Slovenia joined NATO and the EU in 2004 and Pahor said his latest visit to NATO was also important symbolically considering the 15th anniversary of the country's membership of the two organisations.
Pahor argued that in compliance with the alliance's defence targets was not about meeting the country's obligations to NATO but rather about its own security; Slovenia must invest in security, he said.
The president said it was understandable for NATO to expect of Slovenia to meet the target of increasing defence spending to 2% of GDP by 2024.
He told Stoltenberg that Slovenia was planning to increase defence budget to 1.5% of GDP by 2024, which he said was a substantial increase considering the strong economic growth.
Stoltenberg lauded Slovenia as a valuable ally which he said contributed to common security and defence in many ways and played an important role in the Western Balkans, in particular in the KFOR mission in Kosovo and in the efforts to bring the countries in the region closer to the EU and NATO.
He also noted Slovenia's participation in the Afghanistan mission, in the battalion in Latvia and in the Trident Juncture exercise.
He again welcomed the fact that after years of decline Slovenia started increasing defence spending, which was substantial in absolute terms considering the economic growth, but he also repeated that he would want the country to make more effort.
Asked for comment about the Slovenian Armed Forces' poor readiness assessments, Stoltenberg repeated that NATO appreciated Slovenia's contribution in the allied missions and operations.
He said that he had met Slovenian soldiers and was able to see their commitment and professionalism, in particular in their key role in Kosovo.

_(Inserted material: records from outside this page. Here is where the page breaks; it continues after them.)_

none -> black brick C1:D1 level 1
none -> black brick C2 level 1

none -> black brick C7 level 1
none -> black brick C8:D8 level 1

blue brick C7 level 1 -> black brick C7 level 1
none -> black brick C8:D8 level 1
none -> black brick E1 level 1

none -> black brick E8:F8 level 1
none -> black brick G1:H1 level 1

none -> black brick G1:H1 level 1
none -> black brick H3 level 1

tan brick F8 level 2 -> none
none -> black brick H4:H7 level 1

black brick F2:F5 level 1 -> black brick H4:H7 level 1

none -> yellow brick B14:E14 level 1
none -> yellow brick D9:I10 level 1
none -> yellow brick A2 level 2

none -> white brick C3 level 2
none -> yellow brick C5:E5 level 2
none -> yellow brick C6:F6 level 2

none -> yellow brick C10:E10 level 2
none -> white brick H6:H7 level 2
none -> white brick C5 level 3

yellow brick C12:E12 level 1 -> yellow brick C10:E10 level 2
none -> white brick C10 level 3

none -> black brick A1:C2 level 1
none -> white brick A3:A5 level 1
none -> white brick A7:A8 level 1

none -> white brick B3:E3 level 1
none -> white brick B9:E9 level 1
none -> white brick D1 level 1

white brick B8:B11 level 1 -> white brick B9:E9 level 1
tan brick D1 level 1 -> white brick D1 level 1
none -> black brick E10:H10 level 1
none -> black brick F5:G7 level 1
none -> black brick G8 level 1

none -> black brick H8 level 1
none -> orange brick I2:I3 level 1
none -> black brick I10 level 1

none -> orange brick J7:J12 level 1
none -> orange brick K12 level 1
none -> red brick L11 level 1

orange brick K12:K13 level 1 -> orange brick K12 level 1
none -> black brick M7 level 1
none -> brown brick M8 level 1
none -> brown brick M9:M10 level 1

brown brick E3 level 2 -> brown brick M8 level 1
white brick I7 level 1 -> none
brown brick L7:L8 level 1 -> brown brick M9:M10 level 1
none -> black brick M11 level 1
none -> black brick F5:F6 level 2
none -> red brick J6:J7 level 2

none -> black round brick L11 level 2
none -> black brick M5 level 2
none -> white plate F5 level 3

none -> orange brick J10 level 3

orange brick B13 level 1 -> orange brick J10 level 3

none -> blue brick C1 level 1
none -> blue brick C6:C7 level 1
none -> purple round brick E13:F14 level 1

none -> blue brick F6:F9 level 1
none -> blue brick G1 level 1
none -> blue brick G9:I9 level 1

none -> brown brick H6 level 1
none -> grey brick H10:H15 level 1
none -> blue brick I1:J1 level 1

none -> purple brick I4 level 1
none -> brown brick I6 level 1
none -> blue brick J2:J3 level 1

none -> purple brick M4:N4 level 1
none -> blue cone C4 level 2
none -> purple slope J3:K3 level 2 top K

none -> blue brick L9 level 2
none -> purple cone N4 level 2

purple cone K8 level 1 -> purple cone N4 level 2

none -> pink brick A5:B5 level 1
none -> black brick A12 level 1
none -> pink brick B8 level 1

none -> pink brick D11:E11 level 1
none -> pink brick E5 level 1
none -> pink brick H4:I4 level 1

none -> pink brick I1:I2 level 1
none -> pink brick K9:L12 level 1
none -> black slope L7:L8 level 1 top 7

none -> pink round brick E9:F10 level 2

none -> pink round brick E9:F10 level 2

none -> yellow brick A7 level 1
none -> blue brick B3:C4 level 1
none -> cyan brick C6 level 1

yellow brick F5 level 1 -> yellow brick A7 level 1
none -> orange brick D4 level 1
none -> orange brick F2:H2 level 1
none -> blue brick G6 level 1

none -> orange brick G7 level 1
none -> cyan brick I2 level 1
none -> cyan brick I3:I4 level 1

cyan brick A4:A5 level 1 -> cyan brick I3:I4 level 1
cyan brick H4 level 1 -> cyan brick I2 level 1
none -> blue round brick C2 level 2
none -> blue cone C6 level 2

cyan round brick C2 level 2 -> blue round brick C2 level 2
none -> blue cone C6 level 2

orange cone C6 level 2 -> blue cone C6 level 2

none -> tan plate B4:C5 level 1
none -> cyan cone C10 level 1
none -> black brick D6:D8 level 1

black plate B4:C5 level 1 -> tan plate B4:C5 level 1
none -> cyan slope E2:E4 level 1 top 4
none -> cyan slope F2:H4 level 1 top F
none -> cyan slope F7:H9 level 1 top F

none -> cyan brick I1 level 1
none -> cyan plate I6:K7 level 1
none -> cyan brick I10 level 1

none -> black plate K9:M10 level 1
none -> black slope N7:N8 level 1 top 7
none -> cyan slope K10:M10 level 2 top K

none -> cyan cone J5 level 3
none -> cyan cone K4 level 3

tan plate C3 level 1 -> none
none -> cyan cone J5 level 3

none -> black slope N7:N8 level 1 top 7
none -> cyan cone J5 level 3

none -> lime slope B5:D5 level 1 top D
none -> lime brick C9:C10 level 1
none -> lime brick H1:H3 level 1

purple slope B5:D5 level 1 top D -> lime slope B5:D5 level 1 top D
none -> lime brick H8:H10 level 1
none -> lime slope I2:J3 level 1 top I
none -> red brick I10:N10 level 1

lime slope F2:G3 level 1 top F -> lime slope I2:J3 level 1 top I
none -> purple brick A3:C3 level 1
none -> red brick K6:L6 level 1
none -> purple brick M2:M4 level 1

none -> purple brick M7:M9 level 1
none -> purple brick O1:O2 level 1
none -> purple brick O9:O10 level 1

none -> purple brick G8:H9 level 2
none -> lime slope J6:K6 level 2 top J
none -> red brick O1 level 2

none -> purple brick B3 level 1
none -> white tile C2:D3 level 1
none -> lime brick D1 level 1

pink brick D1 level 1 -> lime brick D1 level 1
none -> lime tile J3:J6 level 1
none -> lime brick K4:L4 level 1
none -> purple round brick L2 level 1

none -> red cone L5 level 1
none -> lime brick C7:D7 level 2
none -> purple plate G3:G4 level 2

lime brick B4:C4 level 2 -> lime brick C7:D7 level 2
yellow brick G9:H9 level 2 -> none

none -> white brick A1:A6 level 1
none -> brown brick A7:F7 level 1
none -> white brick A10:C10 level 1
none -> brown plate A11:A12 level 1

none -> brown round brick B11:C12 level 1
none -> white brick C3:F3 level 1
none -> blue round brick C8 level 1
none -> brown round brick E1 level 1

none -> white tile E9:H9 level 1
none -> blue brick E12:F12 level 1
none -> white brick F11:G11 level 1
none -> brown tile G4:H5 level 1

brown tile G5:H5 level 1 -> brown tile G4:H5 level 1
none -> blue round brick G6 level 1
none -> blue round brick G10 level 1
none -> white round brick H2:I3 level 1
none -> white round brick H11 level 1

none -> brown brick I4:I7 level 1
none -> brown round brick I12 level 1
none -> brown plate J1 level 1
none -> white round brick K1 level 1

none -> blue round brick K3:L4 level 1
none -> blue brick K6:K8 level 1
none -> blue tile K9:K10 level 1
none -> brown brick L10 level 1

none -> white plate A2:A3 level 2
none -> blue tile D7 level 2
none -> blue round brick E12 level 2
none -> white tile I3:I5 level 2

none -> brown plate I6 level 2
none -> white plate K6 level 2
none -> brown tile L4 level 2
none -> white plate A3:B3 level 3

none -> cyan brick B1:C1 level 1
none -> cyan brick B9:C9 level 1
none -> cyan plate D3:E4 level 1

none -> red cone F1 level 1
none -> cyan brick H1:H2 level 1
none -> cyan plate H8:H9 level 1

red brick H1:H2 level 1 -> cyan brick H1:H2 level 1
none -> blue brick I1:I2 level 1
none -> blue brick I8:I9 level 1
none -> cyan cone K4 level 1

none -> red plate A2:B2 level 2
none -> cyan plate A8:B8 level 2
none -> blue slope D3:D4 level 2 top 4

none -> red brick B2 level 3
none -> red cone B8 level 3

He acknowledged that there had been some readiness issues in the past, but said the very reason of NATO testing the forces to be deployed in its missions and operations was to recognise the problems so they could be dealt with.
This is what Slovenia has done, the readiness problem was addressed, Slovenian troops took part in Trident Juncture, which is a very demanding exercise, and did excellently, said Stoltenberg.
The Western Balkans ranked high on the agenda with Pahor noting the significance of NATO's and the EU's enlargement to countries in the region. He said NATO was doing much better in that respect than the EU having admitted Montenegro with enlargement to North Macedonia due soon.
Pahor, the supreme commender of the Slovenian Armed Forces, noted that he was the first president to visit NATO headquarters last year, which he would want to become a tradition.